● **How to complete this task**:
Search the listing below for the string "camera" and show each line that contains it.

● **Data records**:
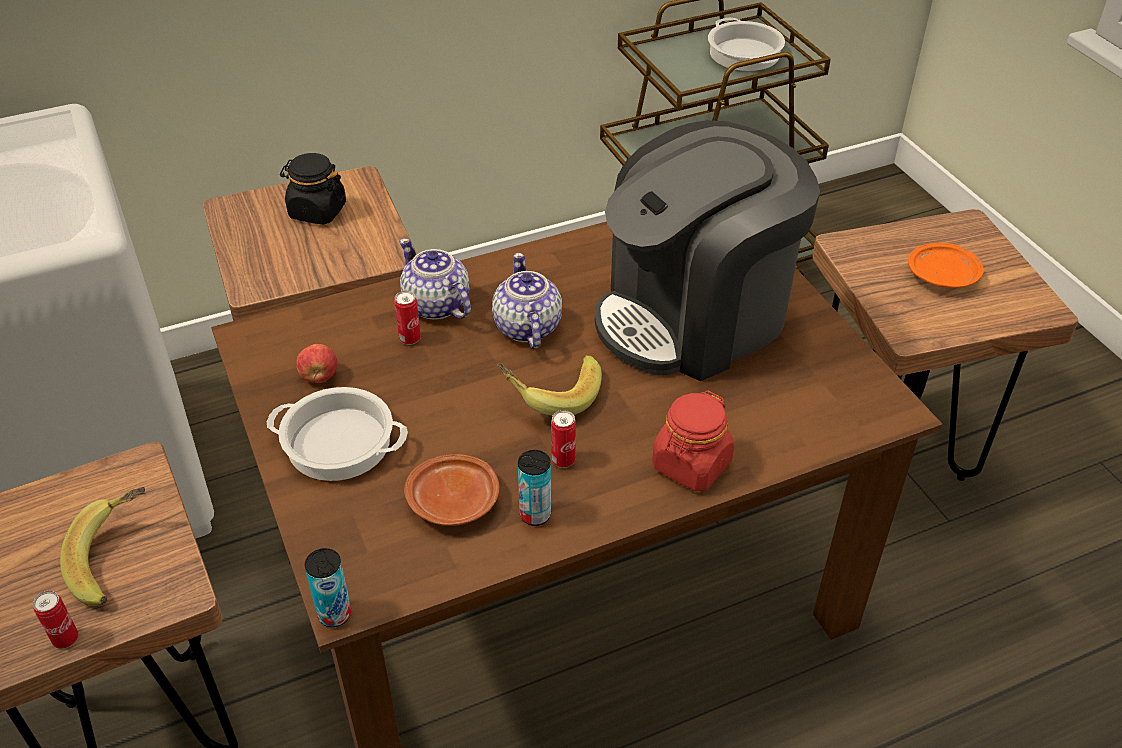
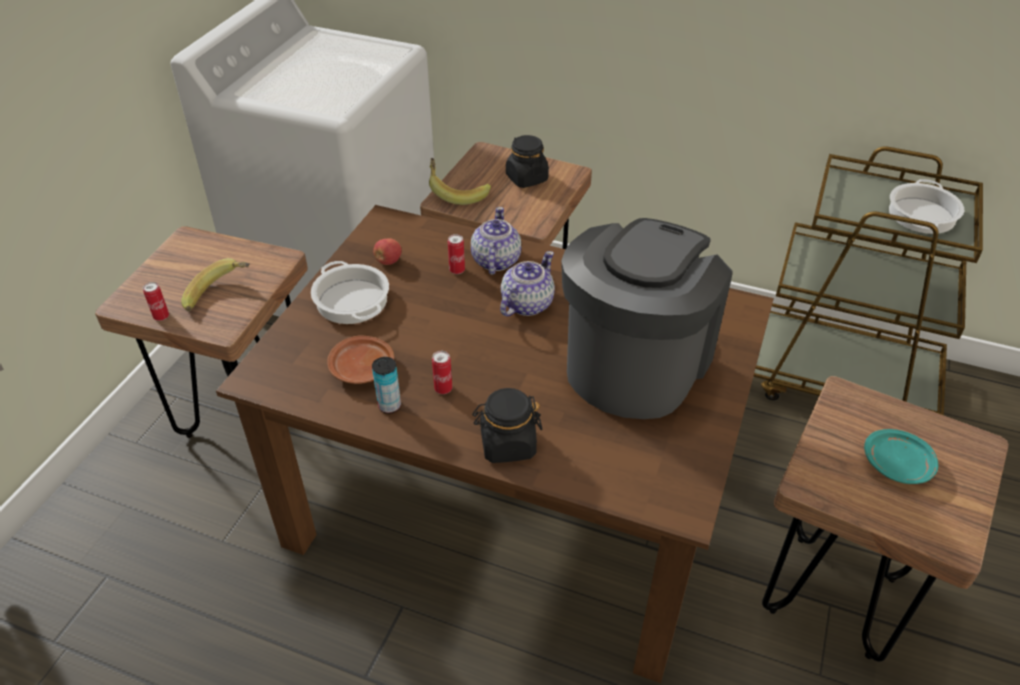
camera: 45 degrees right, 0 degrees up
(334, 614) = (240, 381): can -> none
(550, 394) = (487, 349): banana -> banana (457, 192)
(691, 465) = (507, 444): red jar -> black jar
(694, 317) = (635, 363): coffee machine -> coffee machine turned 105 degrees clockwise
(943, 276) = (897, 465): orange plate -> turquoise plate

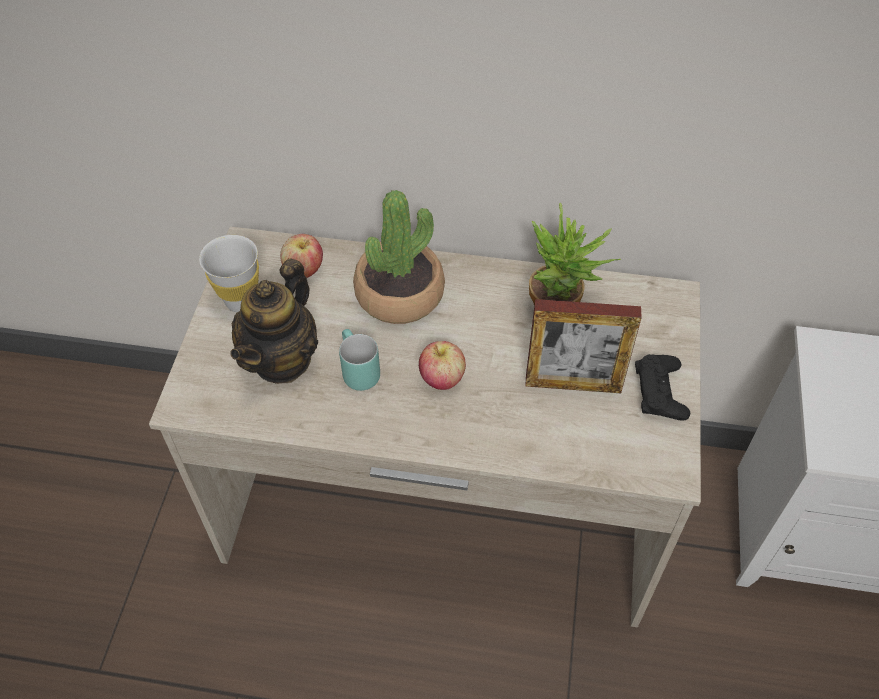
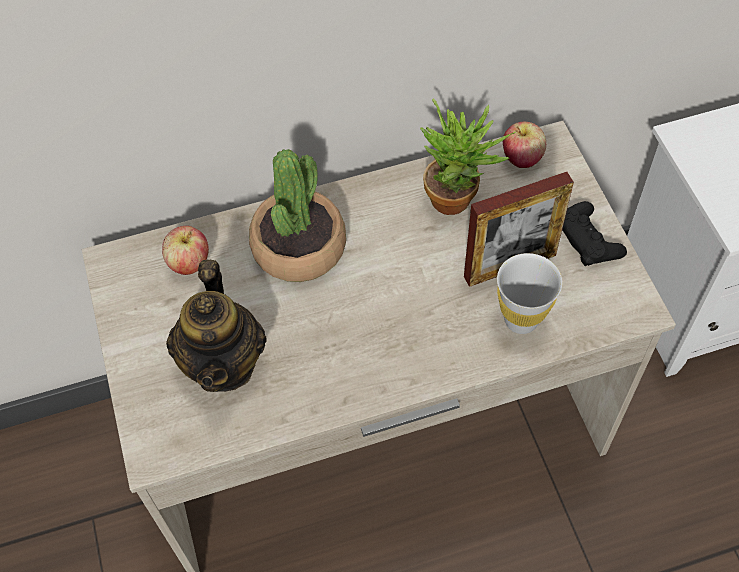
camera: 25 degrees left, 5 degrees up
(240, 301) = (144, 322): white cup -> white cup (521, 320)
(355, 371) = (304, 343): turquoise mug -> none
(442, 379) = (389, 313): apple -> apple (521, 159)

● **Solution for this task**:
camera: 45 degrees right, 0 degrees up
camera: 25 degrees left, 5 degrees up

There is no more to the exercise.